## Input data:

------------------------------------------------------------------------

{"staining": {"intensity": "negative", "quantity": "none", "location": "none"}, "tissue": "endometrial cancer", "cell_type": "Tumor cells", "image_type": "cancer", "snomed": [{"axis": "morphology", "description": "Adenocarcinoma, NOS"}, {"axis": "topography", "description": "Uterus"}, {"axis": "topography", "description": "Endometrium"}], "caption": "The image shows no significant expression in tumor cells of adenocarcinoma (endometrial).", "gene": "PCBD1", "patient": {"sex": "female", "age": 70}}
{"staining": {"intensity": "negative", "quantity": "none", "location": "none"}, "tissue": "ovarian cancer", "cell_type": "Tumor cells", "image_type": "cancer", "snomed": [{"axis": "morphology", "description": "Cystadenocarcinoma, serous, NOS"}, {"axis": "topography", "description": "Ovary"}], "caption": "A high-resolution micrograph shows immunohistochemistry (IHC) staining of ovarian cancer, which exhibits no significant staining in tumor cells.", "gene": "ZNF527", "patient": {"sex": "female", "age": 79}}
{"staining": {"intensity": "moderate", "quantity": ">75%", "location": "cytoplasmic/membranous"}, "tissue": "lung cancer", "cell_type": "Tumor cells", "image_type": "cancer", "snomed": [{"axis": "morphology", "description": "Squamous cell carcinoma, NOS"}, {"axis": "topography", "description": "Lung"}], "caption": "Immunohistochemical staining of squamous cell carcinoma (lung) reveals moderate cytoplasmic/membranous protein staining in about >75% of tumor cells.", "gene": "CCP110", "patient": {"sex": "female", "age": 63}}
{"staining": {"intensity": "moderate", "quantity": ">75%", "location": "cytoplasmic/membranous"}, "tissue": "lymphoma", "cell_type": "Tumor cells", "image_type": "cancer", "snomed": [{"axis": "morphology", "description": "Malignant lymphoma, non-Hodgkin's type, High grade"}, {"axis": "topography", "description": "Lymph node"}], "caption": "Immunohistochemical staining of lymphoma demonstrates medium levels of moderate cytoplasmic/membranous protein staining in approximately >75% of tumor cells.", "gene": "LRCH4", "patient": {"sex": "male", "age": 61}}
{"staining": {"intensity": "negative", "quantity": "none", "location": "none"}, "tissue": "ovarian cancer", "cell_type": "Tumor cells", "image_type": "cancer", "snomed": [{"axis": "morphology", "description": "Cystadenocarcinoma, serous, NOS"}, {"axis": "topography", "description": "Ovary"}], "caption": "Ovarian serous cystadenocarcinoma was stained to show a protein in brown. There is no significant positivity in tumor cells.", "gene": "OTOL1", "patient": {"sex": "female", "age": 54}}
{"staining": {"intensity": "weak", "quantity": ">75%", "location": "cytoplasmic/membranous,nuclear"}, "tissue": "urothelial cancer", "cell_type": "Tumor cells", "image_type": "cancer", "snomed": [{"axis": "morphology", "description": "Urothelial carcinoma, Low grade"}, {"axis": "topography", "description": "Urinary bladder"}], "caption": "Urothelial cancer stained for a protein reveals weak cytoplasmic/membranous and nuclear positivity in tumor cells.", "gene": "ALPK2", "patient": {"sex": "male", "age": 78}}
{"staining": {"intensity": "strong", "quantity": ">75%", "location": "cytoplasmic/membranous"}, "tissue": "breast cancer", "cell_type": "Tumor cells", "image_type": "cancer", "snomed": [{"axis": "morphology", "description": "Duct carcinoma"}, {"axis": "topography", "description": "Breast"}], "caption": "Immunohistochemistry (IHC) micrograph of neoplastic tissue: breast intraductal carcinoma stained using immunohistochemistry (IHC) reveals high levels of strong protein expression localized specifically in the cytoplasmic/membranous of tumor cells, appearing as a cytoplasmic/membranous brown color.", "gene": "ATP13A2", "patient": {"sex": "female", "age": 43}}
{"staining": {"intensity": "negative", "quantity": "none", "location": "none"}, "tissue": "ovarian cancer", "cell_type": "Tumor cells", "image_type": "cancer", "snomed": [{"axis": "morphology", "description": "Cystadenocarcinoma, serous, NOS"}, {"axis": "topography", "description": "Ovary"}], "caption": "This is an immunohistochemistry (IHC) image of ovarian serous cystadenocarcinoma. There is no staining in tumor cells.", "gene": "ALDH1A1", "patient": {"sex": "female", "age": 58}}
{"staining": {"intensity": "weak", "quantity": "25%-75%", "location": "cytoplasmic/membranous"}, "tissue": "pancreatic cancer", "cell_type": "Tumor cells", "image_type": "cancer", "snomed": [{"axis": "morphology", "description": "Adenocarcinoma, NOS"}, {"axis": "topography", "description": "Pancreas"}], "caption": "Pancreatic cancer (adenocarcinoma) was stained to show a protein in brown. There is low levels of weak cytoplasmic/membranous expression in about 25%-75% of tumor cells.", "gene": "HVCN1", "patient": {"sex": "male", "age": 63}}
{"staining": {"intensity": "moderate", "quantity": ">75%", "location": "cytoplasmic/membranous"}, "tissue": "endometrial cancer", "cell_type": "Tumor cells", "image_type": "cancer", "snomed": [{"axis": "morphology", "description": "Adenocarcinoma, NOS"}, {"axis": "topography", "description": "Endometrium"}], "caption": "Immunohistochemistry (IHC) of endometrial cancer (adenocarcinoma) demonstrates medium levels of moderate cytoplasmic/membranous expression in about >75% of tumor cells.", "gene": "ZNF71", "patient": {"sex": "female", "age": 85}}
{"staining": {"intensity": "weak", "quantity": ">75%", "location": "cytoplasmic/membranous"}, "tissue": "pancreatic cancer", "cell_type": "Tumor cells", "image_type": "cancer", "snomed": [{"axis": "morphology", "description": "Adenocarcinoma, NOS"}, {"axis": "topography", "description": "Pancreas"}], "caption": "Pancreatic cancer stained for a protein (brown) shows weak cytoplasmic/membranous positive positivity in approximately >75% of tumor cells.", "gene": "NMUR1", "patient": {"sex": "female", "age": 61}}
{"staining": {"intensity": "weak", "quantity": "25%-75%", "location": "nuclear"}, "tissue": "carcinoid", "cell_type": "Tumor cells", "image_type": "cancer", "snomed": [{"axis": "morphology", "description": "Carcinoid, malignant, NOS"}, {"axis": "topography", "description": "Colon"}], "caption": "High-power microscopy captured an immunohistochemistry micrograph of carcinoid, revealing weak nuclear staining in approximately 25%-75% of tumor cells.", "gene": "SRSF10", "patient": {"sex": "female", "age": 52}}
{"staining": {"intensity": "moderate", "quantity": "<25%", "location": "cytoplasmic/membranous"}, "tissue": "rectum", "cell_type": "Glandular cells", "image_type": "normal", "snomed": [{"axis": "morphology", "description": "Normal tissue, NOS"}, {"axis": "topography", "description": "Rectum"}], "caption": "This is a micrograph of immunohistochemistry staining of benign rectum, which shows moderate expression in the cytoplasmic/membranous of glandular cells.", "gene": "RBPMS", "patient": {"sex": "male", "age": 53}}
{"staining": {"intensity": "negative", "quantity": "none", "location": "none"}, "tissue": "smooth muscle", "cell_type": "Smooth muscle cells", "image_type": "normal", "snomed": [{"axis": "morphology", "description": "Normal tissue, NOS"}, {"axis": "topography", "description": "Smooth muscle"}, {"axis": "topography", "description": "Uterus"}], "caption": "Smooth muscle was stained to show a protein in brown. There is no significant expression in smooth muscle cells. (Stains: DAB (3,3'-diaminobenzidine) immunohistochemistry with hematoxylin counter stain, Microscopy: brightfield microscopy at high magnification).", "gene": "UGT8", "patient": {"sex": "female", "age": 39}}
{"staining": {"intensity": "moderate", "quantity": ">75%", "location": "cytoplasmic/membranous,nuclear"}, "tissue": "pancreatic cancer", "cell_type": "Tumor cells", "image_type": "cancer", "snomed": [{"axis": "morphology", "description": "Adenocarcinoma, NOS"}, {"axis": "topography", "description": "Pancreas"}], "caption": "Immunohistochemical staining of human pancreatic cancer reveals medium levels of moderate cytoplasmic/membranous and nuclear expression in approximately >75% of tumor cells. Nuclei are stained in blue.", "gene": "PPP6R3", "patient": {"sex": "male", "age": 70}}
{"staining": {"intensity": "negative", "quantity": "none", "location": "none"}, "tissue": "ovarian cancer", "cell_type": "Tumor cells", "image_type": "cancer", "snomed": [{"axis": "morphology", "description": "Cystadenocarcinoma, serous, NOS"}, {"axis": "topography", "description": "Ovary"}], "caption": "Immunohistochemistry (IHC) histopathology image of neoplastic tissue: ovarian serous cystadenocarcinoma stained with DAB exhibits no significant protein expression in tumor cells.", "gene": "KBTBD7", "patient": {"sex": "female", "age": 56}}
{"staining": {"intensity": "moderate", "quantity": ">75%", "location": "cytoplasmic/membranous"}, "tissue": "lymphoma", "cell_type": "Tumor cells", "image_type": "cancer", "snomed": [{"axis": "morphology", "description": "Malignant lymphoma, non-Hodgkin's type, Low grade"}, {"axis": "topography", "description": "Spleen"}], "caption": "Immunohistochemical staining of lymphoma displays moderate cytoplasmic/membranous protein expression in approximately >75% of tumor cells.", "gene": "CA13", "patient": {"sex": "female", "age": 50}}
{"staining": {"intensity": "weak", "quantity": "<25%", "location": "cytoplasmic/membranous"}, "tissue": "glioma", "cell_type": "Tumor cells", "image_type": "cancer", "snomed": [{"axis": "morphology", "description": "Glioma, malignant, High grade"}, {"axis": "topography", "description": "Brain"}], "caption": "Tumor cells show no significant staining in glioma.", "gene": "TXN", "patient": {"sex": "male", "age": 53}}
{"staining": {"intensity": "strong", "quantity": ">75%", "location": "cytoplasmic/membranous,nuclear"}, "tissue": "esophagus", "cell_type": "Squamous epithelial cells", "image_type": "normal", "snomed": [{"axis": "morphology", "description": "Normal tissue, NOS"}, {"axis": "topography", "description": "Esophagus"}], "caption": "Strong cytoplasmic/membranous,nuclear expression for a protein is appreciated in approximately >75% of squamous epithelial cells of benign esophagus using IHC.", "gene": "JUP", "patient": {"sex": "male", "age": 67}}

------------------------------------------------------------------------

Using the entries above, copy out all lines that contain the string "microscopy".

{"staining": {"intensity": "weak", "quantity": "25%-75%", "location": "nuclear"}, "tissue": "carcinoid", "cell_type": "Tumor cells", "image_type": "cancer", "snomed": [{"axis": "morphology", "description": "Carcinoid, malignant, NOS"}, {"axis": "topography", "description": "Colon"}], "caption": "High-power microscopy captured an immunohistochemistry micrograph of carcinoid, revealing weak nuclear staining in approximately 25%-75% of tumor cells.", "gene": "SRSF10", "patient": {"sex": "female", "age": 52}}
{"staining": {"intensity": "negative", "quantity": "none", "location": "none"}, "tissue": "smooth muscle", "cell_type": "Smooth muscle cells", "image_type": "normal", "snomed": [{"axis": "morphology", "description": "Normal tissue, NOS"}, {"axis": "topography", "description": "Smooth muscle"}, {"axis": "topography", "description": "Uterus"}], "caption": "Smooth muscle was stained to show a protein in brown. There is no significant expression in smooth muscle cells. (Stains: DAB (3,3'-diaminobenzidine) immunohistochemistry with hematoxylin counter stain, Microscopy: brightfield microscopy at high magnification).", "gene": "UGT8", "patient": {"sex": "female", "age": 39}}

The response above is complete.